How can people still not be putting Melo on every single roster list for the Olympics? And yeah, Duncan seems like an obvious choice, too. I'd kind of like to see Deron Williams on there as well, maybe instead of Gil.


----------



## Carbo04 (Apr 15, 2005)

If I had to choose I'd make this the team.

C - Tim Duncan / Dwight Howard / Amare Stoudemire
PF - Carmelo Anthony / Kevin Garnett
SF - LeBron James / Tracy McGrady
SG - Kobe Bryant / Dwyane Wade / Gilbert Arenas
PG - Jason Kidd / Deron Williams


----------



## Brandname (May 24, 2006)

Kuskid said:


> How can people still not be putting Melo on every single roster list for the Olympics? And yeah, Duncan seems like an obvious choice, too. I'd kind of like to see Deron Williams on there as well, maybe instead of Gil.
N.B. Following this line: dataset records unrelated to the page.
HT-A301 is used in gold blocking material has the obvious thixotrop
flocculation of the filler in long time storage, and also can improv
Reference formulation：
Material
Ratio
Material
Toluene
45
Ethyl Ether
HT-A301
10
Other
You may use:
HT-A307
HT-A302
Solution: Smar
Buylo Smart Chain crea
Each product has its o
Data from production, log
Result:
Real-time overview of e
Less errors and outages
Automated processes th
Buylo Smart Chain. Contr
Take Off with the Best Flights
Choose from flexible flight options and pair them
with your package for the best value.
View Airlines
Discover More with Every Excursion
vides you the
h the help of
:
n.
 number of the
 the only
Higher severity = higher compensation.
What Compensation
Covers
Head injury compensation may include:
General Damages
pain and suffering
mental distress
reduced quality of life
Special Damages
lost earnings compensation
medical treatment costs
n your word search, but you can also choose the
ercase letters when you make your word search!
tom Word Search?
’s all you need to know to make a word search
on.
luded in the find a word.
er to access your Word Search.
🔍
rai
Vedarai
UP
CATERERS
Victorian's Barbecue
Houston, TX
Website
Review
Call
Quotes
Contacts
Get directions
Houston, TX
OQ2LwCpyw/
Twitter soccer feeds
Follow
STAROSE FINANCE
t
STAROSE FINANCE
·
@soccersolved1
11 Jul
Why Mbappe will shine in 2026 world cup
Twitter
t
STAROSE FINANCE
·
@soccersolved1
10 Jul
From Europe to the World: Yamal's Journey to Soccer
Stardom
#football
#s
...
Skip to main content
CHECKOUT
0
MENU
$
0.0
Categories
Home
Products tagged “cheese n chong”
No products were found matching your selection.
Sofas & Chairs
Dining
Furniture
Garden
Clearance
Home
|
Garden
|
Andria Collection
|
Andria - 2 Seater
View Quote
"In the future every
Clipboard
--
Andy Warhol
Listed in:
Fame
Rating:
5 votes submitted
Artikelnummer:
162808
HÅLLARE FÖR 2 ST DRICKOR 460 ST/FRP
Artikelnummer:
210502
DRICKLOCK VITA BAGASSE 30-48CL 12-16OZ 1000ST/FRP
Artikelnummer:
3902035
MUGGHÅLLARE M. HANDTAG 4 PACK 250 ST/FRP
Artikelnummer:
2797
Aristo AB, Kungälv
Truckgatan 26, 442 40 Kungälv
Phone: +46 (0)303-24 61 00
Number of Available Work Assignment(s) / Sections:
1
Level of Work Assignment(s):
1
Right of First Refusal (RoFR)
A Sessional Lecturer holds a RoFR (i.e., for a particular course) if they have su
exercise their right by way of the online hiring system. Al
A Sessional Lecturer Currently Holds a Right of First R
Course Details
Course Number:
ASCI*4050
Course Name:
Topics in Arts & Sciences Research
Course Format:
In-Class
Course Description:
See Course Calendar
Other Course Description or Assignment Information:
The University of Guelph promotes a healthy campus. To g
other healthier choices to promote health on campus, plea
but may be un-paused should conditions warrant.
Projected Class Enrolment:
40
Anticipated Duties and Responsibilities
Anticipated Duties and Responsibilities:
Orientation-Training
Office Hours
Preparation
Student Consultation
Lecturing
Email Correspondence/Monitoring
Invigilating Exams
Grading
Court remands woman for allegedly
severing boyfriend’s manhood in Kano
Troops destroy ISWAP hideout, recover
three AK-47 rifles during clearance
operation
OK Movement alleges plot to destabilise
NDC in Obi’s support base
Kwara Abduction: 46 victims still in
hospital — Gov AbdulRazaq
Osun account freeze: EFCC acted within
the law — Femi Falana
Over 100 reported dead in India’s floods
Agreed. I think Melo has proven that he's absolutely invaluable to team USA. Not sending him (and starting him) would be a huge mistake, in my opinion.


----------



## gi0rdun (May 31, 2007)

Duncan is from the Virgin Islands


----------



## Brandname (May 24, 2006)

giordun said:


> Duncan is from the Virgin Islands


He can never play for them because he played for the US before the Virgin Islands had a basketball team. From now on he can only play for Team USA.


----------